EXTRACT PROVIDED
A Better March Madness

From Scott Howard-Cooper’s introduction to Kingdom on Fire,1 a memoir about the turbulent 1960s through the intersected lives of UCLA legends, Coach John Wooden, Kareem Abdul-Jabbar, and Bill Walton, we learn of some of the zany madness underneath some earlier student protests compared to the October campus protests for Hamas.

We learn two things about student protests: (1) they are not that brand new, and (2) they may not be that smart. Howard-Cooper records this amazing tale, which needs little more commentary than to simply review it below as he presents it.

On October 21, 1967, hippies applied for permission to stage a march in Washington, D.C., to protest the Vietnam War. Among the featured speakers was Dr. Benjamin Spock (not of Star Trek), with Peter, Paul, and Mary serenading on the day that popularized “flower power,” so coined because a student inserted mums into the barrels of MP rifles. After speeches on the mall—permission for the initial phase of the protest was granted by the Park Service—heard by approximately one hundred thousand people, thousands of marchers proceeded four miles to the Pentagon for the second phase of their protest (which was also granted). The students’ purpose for that second phase was to levitate the Pentagon three hundred feet in the air. They would lift this huge structure from its footings by . . . chanting and imagining. This second phase was not granted entirely—they were only permitted by the U.S. Park Service officer to levitate the Pentagon ten feet in the air.

WHAT TO WORK ON
1: According to the piece on student protests, how high did the Park Service officer allow the marchers to levitate the Pentagon?
2: Pick up the piece on student protests after its last sentence and keep writing.

DATASET ROWS
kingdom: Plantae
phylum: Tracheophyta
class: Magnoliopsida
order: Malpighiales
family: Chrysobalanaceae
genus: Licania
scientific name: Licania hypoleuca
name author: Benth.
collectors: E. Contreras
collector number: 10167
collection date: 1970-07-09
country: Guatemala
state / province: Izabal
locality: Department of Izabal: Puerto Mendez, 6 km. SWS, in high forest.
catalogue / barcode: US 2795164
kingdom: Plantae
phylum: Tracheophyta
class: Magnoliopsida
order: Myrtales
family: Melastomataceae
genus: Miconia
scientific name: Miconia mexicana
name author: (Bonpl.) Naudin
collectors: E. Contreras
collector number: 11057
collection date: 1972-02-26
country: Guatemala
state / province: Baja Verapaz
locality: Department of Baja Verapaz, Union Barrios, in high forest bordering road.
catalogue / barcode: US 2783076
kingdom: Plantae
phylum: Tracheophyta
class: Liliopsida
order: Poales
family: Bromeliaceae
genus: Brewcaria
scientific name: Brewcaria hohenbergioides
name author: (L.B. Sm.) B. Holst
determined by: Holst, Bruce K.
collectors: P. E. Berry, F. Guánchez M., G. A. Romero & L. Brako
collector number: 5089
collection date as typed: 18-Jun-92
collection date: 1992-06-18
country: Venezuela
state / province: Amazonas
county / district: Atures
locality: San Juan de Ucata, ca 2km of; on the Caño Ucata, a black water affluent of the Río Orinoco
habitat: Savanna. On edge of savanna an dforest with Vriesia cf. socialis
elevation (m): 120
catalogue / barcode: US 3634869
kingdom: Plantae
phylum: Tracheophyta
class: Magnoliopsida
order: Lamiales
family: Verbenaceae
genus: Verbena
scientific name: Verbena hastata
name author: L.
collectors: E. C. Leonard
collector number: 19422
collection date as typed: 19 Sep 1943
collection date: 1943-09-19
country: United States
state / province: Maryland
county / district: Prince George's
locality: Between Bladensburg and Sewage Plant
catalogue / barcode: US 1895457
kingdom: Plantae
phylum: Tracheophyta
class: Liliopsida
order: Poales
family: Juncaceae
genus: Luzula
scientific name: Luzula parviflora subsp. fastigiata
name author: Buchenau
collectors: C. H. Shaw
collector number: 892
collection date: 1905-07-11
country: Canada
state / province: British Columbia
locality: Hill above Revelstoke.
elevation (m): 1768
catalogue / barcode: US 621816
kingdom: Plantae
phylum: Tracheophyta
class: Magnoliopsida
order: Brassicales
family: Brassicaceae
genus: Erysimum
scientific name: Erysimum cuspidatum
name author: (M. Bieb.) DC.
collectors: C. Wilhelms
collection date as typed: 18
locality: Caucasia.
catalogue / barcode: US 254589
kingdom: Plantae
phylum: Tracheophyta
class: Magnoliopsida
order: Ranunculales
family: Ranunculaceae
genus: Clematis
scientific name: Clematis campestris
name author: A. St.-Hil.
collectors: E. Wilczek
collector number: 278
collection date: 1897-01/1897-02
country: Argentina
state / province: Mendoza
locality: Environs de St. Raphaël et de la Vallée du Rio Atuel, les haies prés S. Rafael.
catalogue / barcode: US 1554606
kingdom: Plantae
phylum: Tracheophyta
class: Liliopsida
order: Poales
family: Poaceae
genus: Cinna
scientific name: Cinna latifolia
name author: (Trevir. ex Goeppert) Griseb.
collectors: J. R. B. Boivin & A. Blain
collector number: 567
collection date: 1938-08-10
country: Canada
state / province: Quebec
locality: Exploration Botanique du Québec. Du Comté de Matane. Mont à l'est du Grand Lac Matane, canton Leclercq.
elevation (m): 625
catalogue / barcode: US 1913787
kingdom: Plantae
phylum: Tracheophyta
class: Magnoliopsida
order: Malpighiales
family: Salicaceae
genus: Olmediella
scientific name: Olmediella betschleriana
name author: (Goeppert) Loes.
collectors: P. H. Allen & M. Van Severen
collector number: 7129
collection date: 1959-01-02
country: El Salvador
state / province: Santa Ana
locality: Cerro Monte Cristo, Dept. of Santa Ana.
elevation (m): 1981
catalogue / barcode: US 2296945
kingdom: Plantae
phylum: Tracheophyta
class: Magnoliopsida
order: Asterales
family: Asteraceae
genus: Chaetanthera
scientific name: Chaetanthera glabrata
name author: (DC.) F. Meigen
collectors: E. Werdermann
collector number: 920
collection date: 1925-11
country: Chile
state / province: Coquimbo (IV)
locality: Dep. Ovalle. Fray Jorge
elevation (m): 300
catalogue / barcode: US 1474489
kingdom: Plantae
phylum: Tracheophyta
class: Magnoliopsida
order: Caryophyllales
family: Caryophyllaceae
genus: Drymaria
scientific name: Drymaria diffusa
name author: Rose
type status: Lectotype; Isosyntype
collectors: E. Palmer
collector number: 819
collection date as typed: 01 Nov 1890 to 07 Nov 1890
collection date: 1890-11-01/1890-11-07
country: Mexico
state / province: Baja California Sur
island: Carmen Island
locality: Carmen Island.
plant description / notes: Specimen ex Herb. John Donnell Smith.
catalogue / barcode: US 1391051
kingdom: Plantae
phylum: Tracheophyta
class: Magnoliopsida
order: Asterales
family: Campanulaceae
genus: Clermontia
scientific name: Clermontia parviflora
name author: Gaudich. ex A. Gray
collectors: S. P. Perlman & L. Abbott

RESPONSES BY TASK
1: Ten feet in the air.

2:
By math calculations as excellent as the other parts of this strategy, it had been theorized that twelve hundred chanters would be necessary to lift the 3.7 million square feet of concrete and steel off the ground, turn it orange in the sky, and make it vibrate. Following such levitation and exorcism, the student scientists thought, the US would surely have to exit Vietnam.

A far larger crowd than the needed twelve hundred chanters showed up, with press reports estimating the chant-turnout in the range of thirty-five thousand to fifty thousand. These math and physics geniuses also planned to kidnap President Lyndon Johnson and pants him in public once he arrived at the protest. Moreover, they hoped to “raise the flag of nothingness” over the Pentagon to remove the evil of the U.S. military, supposedly by sheer embarrassment.

The U.S. Marshals Service concluded of the riots and arrests from this first large protest against Vietnam: “A total of 682 people were arrested. Forty-seven people-demonstrators, soldiers, and U.S. Marshals were injured. By 7:00 o’clock Sunday morning, most of the protesters had left; only 200 remained.”2

This “Bastille Day on the Potomac,” as The Nation headlined it the next day, embodied some public spirit, but neither chanting nor singing could elevate the massive structure—it would take another thirty-four years to when terrorists crashed into the Pentagon to damage it.

One need not oppose free speech or the right to protest to double over laughing at the sheer silliness of the protest plans to suspend gravity along with numerous other laws of physics.

Tuition-paying parents might wish to consider whether it is education they are funding and enabling, or fantasy. I keep hearing the echoes of Styx’s “Too Much Time on My Hands.”

Whatever one’s opinion on the Vietnam War and whatever one’s opinion about supporting Hamas, student protests are: (1) not that brand new, and (2) they may not be that smart. They may, in fact, mirror little more than the madness of the privileged youth class, whether in the 1960s or the 2020s.

The UCLA dynasty of Wooden, Abdul-Jabbar, and Walton did not come about by fantasy, but by discipline and thousands of hours on the wooden floor, even with superior talent.

Here is to March madness of a better sort. Watch some basketball, kids.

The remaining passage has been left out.